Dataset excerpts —

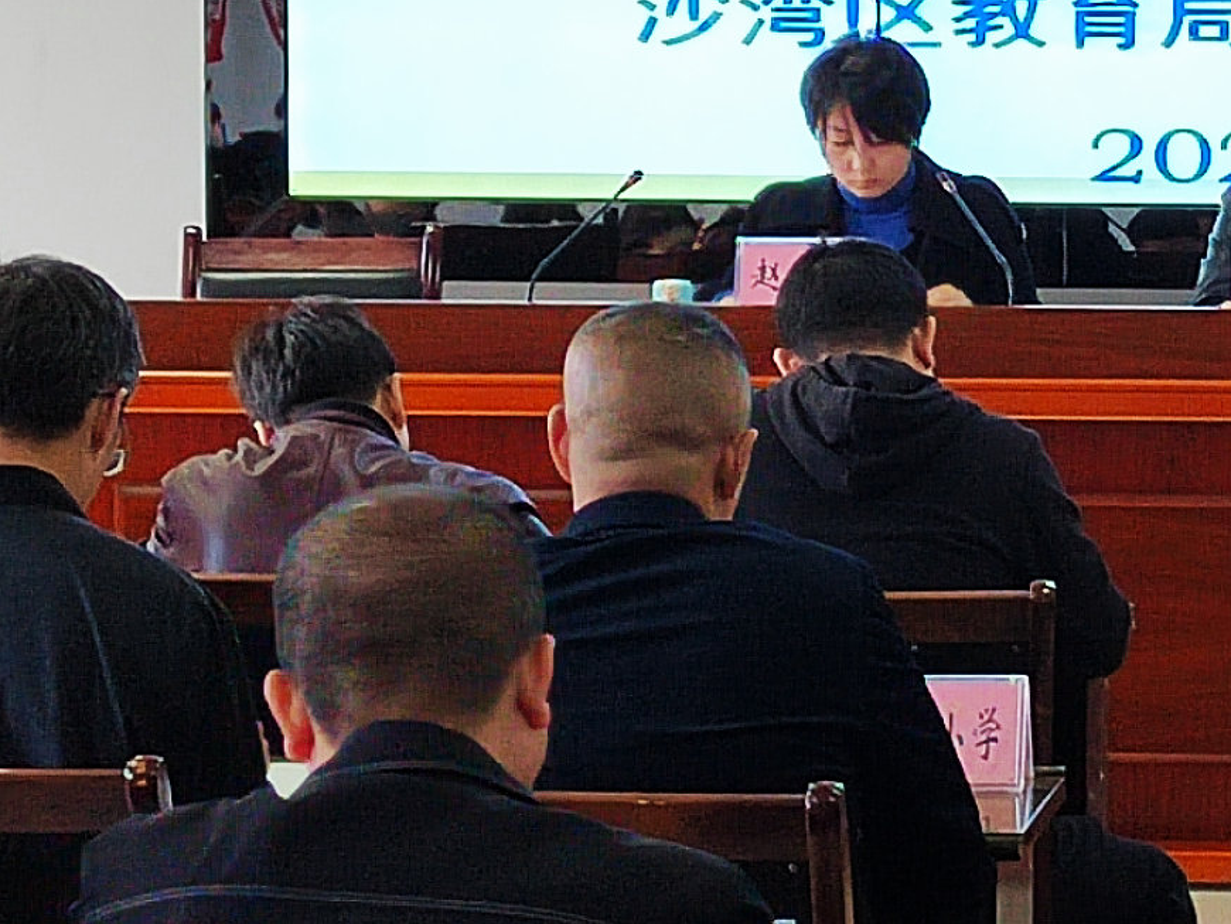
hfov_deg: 13.2
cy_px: 313
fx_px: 5265
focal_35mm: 148
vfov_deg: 10.0
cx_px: 1221
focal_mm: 5.52
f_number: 1.9
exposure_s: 1/100
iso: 609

REQUIRED ACTION — With the pictures left out, return each entry exactly as written.

RESULT FOR THIS TASK —
hfov_deg: 13.2
cy_px: 313
fx_px: 5265
focal_35mm: 148
vfov_deg: 10.0
cx_px: 1221
focal_mm: 5.52
f_number: 1.9
exposure_s: 1/100
iso: 609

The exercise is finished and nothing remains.